Ab yetkilileri son alacağız dediklerinde yıl 1999 falandı . Abdullah òcalan yeni idam cezası almıştı. idamı kaldirmazsanız sizi almayız deyip idam cezasını kaldırtmışlardı. Bu herifler böyle demişse yarra yedik.
Neden böyle söylüyorum:
Avrupa ordusunu falan bir kenara bırakalım, o mevzu sanılandan da büyük ve önemli.. hele türkiye’nin ingiltere, ispanya ve italya ortaklıklarını düşünürsek, gayya kuyusu kadar derin.
Çok küçük bir örnekten bahsedeceğim: ukrayna çatışmasızlık devriyeleri.. bizim, rusya ile sorunsuz bir biçimde yıllarca suriye’de yaptığımız şeyi ukrayna-rusya sınırında da isteyecekler..
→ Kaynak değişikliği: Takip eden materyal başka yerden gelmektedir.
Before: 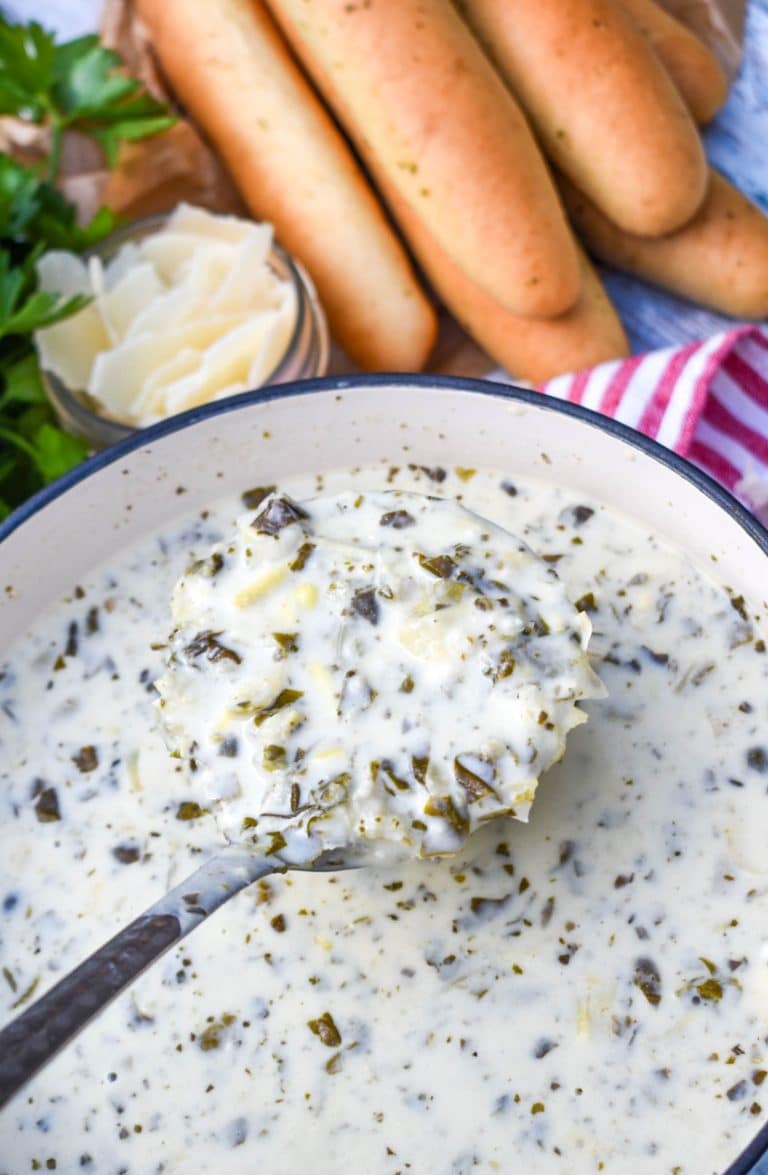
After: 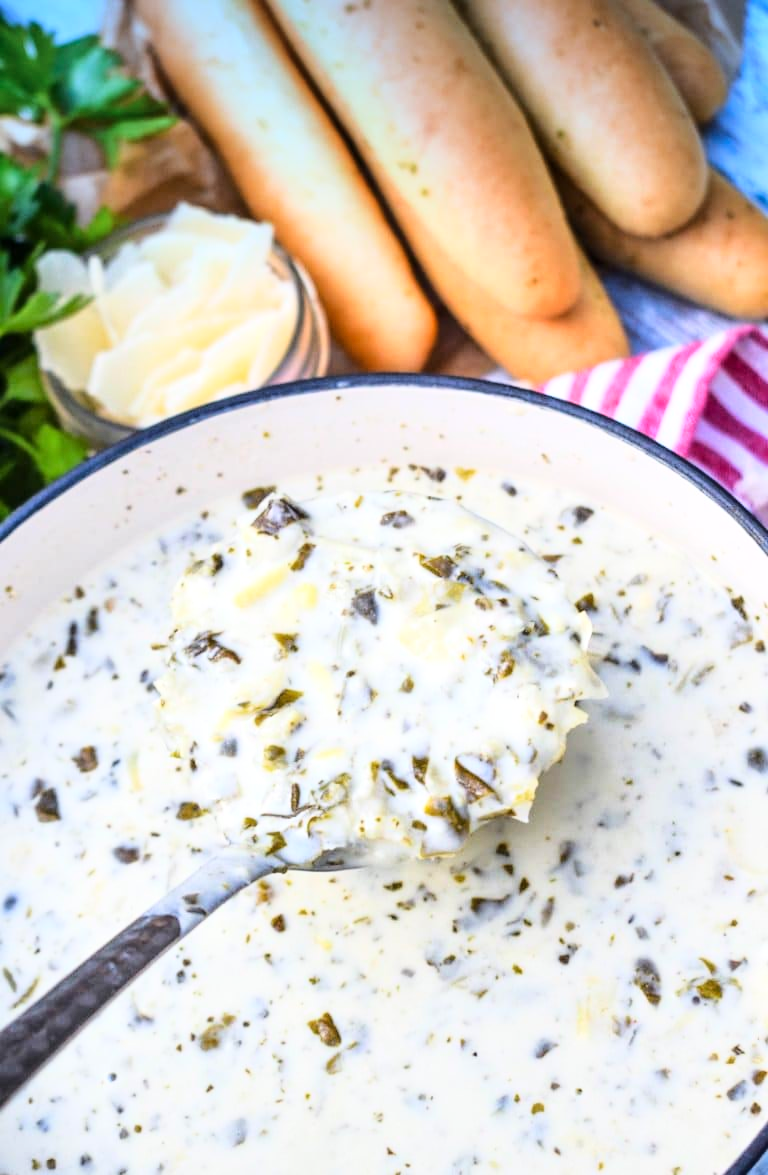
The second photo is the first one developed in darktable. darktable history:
base curve: curves: ch0 [(0, 0) (0.028, 0.03) (0.121, 0.232) (0.46, 0.748) (0.859, 0.968) (1, 1)]
local contrast: mode bilateral grid, contrast 10, coarseness 25, detail 115%, midtone range 0.2
graduated density: density 2.02 EV, hardness 44%, rotation 0.374°, offset 8.21, hue 208.8°, saturation 97%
Kimden isteyecekler? Estonya’dan mı? 1200 km’lik bir kara sınırında rusya’nın ukrayna’yı her gün adım adım işgal etmesini engelleyecek güçte bir ordu, üstelik de rusya’ya laf dinletecek bir diyalog mekanizmasına sahip, rusya’nın sözünü çiğnemeyeceği, gelen ordunun şerefini düşürmeyeceği ama avrupa ve abd ile iyi diyalogları olan, hem de nato standardında bir orduya sahip kaç devlet var?
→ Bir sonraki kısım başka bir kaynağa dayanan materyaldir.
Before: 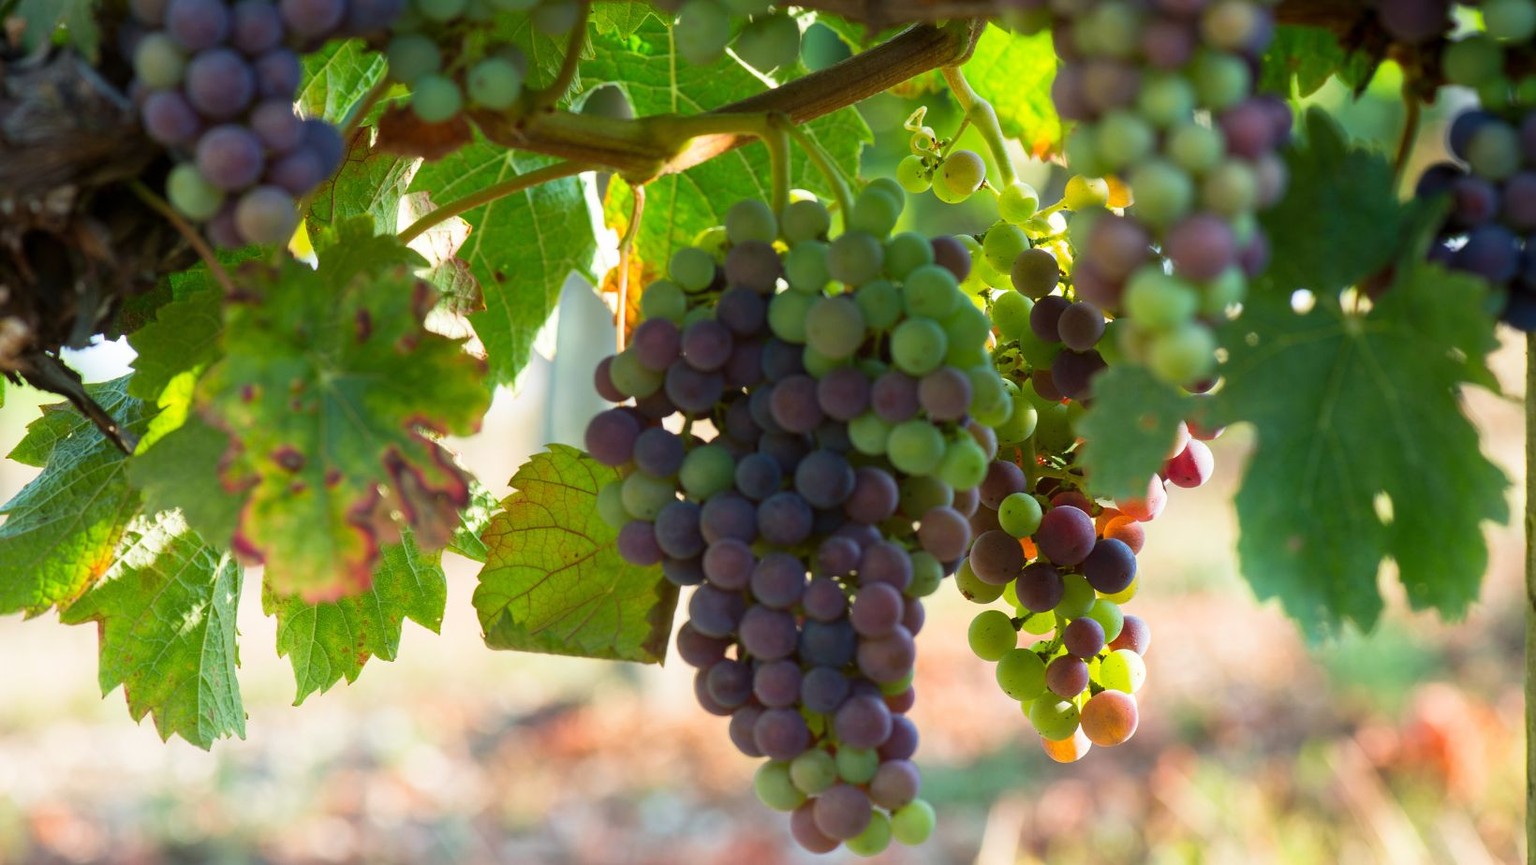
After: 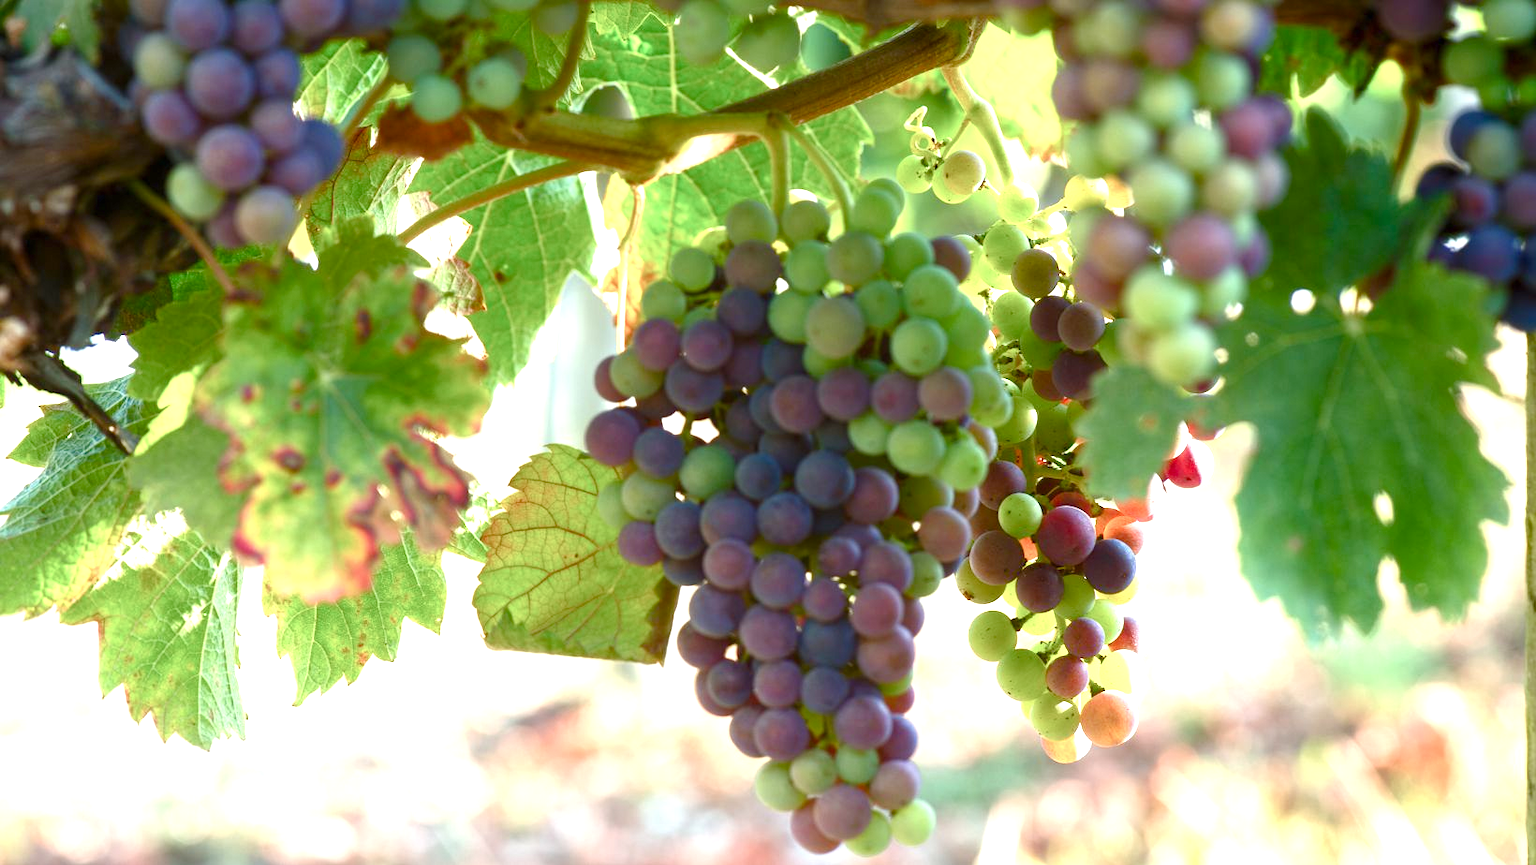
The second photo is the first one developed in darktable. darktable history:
exposure: black level correction 0, exposure 1.102 EV, compensate exposure bias true, compensate highlight preservation false
color balance rgb: perceptual saturation grading › global saturation 20%, perceptual saturation grading › highlights -49.218%, perceptual saturation grading › shadows 25.214%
O kadar spesifik bir şeyden bahsediyorum ki, belde belediyesine başkanın yeğenini itfaiyeci almak için açılan iş ilanlarından bile daha kişiye özel bir tanım bu..
Ab’nin, burnunun dibinde, Böyle büyük bir devletin kafasına göre hareket etmesine izin verme, politikalarına şekil vermeme lüksü olabilir mi? Beş sene sonra ordumuz ve nüfuz alanımız öyle büyük bir hale gelecek ki, sadece saldırmayalım diye yunanistan ve rum kesimi, ab’ye girmemiz için almanya ve fransa’ya yalvaracak.. bizim, üyelik konusunda kendimizi ağırdan satmamız ve belli bağımsızlıklarımızdan taviz bile vermememiz gerekir.
Öte yandan, bize de bir fren mekanizması lazım. Mesela kamı harcamaları vesaire gibi konularda.. veya ben mesela, iran devlet başkanı pezeşkiyan’ın trump’a rest çekmesinden feci korkuyorum.
Bunlar iran’ı güney azerbaycan, merkez iran ve luristan olarak üçe böler, tebriz tarafında bir otonom bölge yaratır ve burayı da türkiye’nin önüne havuç diye atarlarsa, biz de hazar denizi ile somut bağımız olacak diye buna çanak tutarsak; bunlar da luristan’a otonomi kazandırıp, iran kürt bölgesini kandil’e yaslarlarsa; sadece suriye-ırak ve iran’daki üç bölge kara sınırıyla bağlanmış olmaz, basra körfezi’ne kıyı olan bu bölgeden taşınacak petrol; bizim suriye ve kuzey ırak petrol taşıma nüfuzumuzu yerin dibine sokar. Halbuki şimdi Suriye’den çıkan bir hattı bağlarsın kerkük-yumurtalık’a, işler türkiye’nin kontrolünde olur.
Zaten şu anda görüldüğü kadarıyla ypg’nin merkezi orduya güya katılma biçiminden dolayı çok rahat değilim, bu halde işi iyice de sarpa sarmış addederim.
Bu tip durumlar için batıda bir emniyet supabına sahip olmamızı da önemli bulurum. Yoksa dolaşım molaşım konusu beş dakikada hallolacak şeyler.